__OBJECTIVE__
Retype every entry in its entirety, without alteration.

━━━━━ RECORDS SHOWN ━━━━━

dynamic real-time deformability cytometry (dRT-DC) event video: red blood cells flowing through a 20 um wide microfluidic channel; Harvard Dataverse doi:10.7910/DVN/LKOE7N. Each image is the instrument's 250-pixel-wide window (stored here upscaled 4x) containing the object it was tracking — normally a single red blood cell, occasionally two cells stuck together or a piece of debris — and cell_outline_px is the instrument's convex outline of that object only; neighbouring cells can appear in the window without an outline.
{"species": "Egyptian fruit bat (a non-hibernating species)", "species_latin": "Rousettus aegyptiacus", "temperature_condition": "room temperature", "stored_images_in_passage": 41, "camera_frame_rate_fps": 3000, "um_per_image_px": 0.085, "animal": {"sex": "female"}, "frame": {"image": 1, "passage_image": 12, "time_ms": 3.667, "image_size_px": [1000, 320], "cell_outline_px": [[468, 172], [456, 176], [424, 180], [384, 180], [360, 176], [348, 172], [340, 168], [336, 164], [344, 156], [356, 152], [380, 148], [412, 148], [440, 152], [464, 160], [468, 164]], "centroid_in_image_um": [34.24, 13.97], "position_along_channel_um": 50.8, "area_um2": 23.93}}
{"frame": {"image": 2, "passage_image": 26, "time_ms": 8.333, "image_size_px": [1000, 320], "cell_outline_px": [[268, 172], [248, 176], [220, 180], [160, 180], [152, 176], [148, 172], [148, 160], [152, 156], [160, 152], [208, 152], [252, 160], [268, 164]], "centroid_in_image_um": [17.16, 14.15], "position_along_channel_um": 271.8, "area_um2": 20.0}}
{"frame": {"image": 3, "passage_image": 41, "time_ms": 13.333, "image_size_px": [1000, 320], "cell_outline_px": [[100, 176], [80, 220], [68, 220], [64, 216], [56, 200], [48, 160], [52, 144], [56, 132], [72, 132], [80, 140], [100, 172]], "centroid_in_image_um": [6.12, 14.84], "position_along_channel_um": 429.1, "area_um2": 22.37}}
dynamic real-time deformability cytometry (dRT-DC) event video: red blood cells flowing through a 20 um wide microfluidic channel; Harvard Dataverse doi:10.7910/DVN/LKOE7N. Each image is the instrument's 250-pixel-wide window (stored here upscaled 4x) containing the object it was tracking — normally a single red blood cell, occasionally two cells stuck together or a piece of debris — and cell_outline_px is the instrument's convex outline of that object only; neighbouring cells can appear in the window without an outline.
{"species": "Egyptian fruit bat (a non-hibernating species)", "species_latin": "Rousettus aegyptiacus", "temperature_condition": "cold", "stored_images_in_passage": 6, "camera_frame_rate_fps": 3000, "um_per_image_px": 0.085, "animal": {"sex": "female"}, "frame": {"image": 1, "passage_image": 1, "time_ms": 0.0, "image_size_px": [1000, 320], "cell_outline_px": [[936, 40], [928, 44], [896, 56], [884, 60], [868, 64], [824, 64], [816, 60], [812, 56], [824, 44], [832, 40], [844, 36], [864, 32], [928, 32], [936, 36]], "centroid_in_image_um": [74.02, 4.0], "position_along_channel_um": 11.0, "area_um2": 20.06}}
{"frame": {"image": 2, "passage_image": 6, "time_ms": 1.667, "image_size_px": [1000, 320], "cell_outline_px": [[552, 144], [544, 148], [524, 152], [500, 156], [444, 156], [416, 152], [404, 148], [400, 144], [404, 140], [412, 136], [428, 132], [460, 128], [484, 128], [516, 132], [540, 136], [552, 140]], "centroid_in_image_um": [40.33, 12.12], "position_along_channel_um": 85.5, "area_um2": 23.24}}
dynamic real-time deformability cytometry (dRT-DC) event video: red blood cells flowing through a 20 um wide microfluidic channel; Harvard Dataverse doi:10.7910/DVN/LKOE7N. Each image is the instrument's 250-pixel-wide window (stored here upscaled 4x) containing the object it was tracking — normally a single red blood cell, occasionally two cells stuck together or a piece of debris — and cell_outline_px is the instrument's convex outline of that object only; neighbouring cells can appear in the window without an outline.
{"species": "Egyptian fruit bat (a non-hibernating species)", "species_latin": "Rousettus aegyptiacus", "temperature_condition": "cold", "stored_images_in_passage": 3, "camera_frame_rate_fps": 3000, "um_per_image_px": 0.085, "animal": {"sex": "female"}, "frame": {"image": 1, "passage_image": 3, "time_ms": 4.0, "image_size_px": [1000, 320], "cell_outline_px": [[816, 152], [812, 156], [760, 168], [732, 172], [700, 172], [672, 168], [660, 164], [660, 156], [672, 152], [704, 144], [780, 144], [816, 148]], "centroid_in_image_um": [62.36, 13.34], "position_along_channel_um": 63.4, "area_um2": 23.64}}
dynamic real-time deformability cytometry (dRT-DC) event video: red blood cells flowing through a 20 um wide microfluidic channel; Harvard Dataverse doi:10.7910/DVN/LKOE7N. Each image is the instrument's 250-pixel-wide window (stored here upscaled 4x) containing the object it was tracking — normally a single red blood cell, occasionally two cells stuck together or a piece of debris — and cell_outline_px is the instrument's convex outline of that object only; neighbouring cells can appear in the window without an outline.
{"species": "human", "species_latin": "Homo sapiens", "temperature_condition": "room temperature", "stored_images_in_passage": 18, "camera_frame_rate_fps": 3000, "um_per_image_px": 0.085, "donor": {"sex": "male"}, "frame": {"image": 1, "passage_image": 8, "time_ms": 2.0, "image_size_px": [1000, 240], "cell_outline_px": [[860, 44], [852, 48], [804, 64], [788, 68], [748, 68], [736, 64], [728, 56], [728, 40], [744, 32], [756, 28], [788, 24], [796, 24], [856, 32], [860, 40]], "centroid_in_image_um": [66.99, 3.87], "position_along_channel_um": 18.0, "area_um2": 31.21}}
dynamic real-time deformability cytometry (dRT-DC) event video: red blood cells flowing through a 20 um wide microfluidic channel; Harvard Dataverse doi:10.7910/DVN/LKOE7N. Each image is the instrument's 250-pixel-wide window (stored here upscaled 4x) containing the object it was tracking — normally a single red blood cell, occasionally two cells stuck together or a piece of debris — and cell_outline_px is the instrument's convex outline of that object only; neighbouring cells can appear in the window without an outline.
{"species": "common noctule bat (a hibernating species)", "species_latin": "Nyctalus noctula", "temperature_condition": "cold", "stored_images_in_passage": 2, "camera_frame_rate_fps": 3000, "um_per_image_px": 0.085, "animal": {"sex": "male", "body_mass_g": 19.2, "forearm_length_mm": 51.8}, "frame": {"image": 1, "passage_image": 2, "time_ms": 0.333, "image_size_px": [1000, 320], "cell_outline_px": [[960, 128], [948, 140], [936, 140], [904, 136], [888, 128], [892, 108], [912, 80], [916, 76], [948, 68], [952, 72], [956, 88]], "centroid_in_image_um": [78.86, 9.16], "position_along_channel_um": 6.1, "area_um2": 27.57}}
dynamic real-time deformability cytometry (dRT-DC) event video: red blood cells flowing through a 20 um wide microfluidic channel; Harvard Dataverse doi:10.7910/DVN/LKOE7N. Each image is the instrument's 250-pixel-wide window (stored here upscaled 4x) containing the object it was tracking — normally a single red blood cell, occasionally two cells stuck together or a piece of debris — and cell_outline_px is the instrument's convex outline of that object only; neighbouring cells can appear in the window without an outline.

━━━━━

__FULL SOLUTION__
dynamic real-time deformability cytometry (dRT-DC) event video: red blood cells flowing through a 20 um wide microfluidic channel; Harvard Dataverse doi:10.7910/DVN/LKOE7N. Each image is the instrument's 250-pixel-wide window (stored here upscaled 4x) containing the object it was tracking — normally a single red blood cell, occasionally two cells stuck together or a piece of debris — and cell_outline_px is the instrument's convex outline of that object only; neighbouring cells can appear in the window without an outline.
{"species": "Egyptian fruit bat (a non-hibernating species)", "species_latin": "Rousettus aegyptiacus", "temperature_condition": "room temperature", "stored_images_in_passage": 41, "camera_frame_rate_fps": 3000, "um_per_image_px": 0.085, "animal": {"sex": "female"}, "frame": {"image": 1, "passage_image": 12, "time_ms": 3.667, "image_size_px": [1000, 320], "cell_outline_px": [[468, 172], [456, 176], [424, 180], [384, 180], [360, 176], [348, 172], [340, 168], [336, 164], [344, 156], [356, 152], [380, 148], [412, 148], [440, 152], [464, 160], [468, 164]], "centroid_in_image_um": [34.24, 13.97], "position_along_channel_um": 50.8, "area_um2": 23.93}}
{"frame": {"image": 2, "passage_image": 26, "time_ms": 8.333, "image_size_px": [1000, 320], "cell_outline_px": [[268, 172], [248, 176], [220, 180], [160, 180], [152, 176], [148, 172], [148, 160], [152, 156], [160, 152], [208, 152], [252, 160], [268, 164]], "centroid_in_image_um": [17.16, 14.15], "position_along_channel_um": 271.8, "area_um2": 20.0}}
{"frame": {"image": 3, "passage_image": 41, "time_ms": 13.333, "image_size_px": [1000, 320], "cell_outline_px": [[100, 176], [80, 220], [68, 220], [64, 216], [56, 200], [48, 160], [52, 144], [56, 132], [72, 132], [80, 140], [100, 172]], "centroid_in_image_um": [6.12, 14.84], "position_along_channel_um": 429.1, "area_um2": 22.37}}
dynamic real-time deformability cytometry (dRT-DC) event video: red blood cells flowing through a 20 um wide microfluidic channel; Harvard Dataverse doi:10.7910/DVN/LKOE7N. Each image is the instrument's 250-pixel-wide window (stored here upscaled 4x) containing the object it was tracking — normally a single red blood cell, occasionally two cells stuck together or a piece of debris — and cell_outline_px is the instrument's convex outline of that object only; neighbouring cells can appear in the window without an outline.
{"species": "Egyptian fruit bat (a non-hibernating species)", "species_latin": "Rousettus aegyptiacus", "temperature_condition": "cold", "stored_images_in_passage": 6, "camera_frame_rate_fps": 3000, "um_per_image_px": 0.085, "animal": {"sex": "female"}, "frame": {"image": 1, "passage_image": 1, "time_ms": 0.0, "image_size_px": [1000, 320], "cell_outline_px": [[936, 40], [928, 44], [896, 56], [884, 60], [868, 64], [824, 64], [816, 60], [812, 56], [824, 44], [832, 40], [844, 36], [864, 32], [928, 32], [936, 36]], "centroid_in_image_um": [74.02, 4.0], "position_along_channel_um": 11.0, "area_um2": 20.06}}
{"frame": {"image": 2, "passage_image": 6, "time_ms": 1.667, "image_size_px": [1000, 320], "cell_outline_px": [[552, 144], [544, 148], [524, 152], [500, 156], [444, 156], [416, 152], [404, 148], [400, 144], [404, 140], [412, 136], [428, 132], [460, 128], [484, 128], [516, 132], [540, 136], [552, 140]], "centroid_in_image_um": [40.33, 12.12], "position_along_channel_um": 85.5, "area_um2": 23.24}}
dynamic real-time deformability cytometry (dRT-DC) event video: red blood cells flowing through a 20 um wide microfluidic channel; Harvard Dataverse doi:10.7910/DVN/LKOE7N. Each image is the instrument's 250-pixel-wide window (stored here upscaled 4x) containing the object it was tracking — normally a single red blood cell, occasionally two cells stuck together or a piece of debris — and cell_outline_px is the instrument's convex outline of that object only; neighbouring cells can appear in the window without an outline.
{"species": "Egyptian fruit bat (a non-hibernating species)", "species_latin": "Rousettus aegyptiacus", "temperature_condition": "cold", "stored_images_in_passage": 3, "camera_frame_rate_fps": 3000, "um_per_image_px": 0.085, "animal": {"sex": "female"}, "frame": {"image": 1, "passage_image": 3, "time_ms": 4.0, "image_size_px": [1000, 320], "cell_outline_px": [[816, 152], [812, 156], [760, 168], [732, 172], [700, 172], [672, 168], [660, 164], [660, 156], [672, 152], [704, 144], [780, 144], [816, 148]], "centroid_in_image_um": [62.36, 13.34], "position_along_channel_um": 63.4, "area_um2": 23.64}}
dynamic real-time deformability cytometry (dRT-DC) event video: red blood cells flowing through a 20 um wide microfluidic channel; Harvard Dataverse doi:10.7910/DVN/LKOE7N. Each image is the instrument's 250-pixel-wide window (stored here upscaled 4x) containing the object it was tracking — normally a single red blood cell, occasionally two cells stuck together or a piece of debris — and cell_outline_px is the instrument's convex outline of that object only; neighbouring cells can appear in the window without an outline.
{"species": "human", "species_latin": "Homo sapiens", "temperature_condition": "room temperature", "stored_images_in_passage": 18, "camera_frame_rate_fps": 3000, "um_per_image_px": 0.085, "donor": {"sex": "male"}, "frame": {"image": 1, "passage_image": 8, "time_ms": 2.0, "image_size_px": [1000, 240], "cell_outline_px": [[860, 44], [852, 48], [804, 64], [788, 68], [748, 68], [736, 64], [728, 56], [728, 40], [744, 32], [756, 28], [788, 24], [796, 24], [856, 32], [860, 40]], "centroid_in_image_um": [66.99, 3.87], "position_along_channel_um": 18.0, "area_um2": 31.21}}
dynamic real-time deformability cytometry (dRT-DC) event video: red blood cells flowing through a 20 um wide microfluidic channel; Harvard Dataverse doi:10.7910/DVN/LKOE7N. Each image is the instrument's 250-pixel-wide window (stored here upscaled 4x) containing the object it was tracking — normally a single red blood cell, occasionally two cells stuck together or a piece of debris — and cell_outline_px is the instrument's convex outline of that object only; neighbouring cells can appear in the window without an outline.
{"species": "common noctule bat (a hibernating species)", "species_latin": "Nyctalus noctula", "temperature_condition": "cold", "stored_images_in_passage": 2, "camera_frame_rate_fps": 3000, "um_per_image_px": 0.085, "animal": {"sex": "male", "body_mass_g": 19.2, "forearm_length_mm": 51.8}, "frame": {"image": 1, "passage_image": 2, "time_ms": 0.333, "image_size_px": [1000, 320], "cell_outline_px": [[960, 128], [948, 140], [936, 140], [904, 136], [888, 128], [892, 108], [912, 80], [916, 76], [948, 68], [952, 72], [956, 88]], "centroid_in_image_um": [78.86, 9.16], "position_along_channel_um": 6.1, "area_um2": 27.57}}
dynamic real-time deformability cytometry (dRT-DC) event video: red blood cells flowing through a 20 um wide microfluidic channel; Harvard Dataverse doi:10.7910/DVN/LKOE7N. Each image is the instrument's 250-pixel-wide window (stored here upscaled 4x) containing the object it was tracking — normally a single red blood cell, occasionally two cells stuck together or a piece of debris — and cell_outline_px is the instrument's convex outline of that object only; neighbouring cells can appear in the window without an outline.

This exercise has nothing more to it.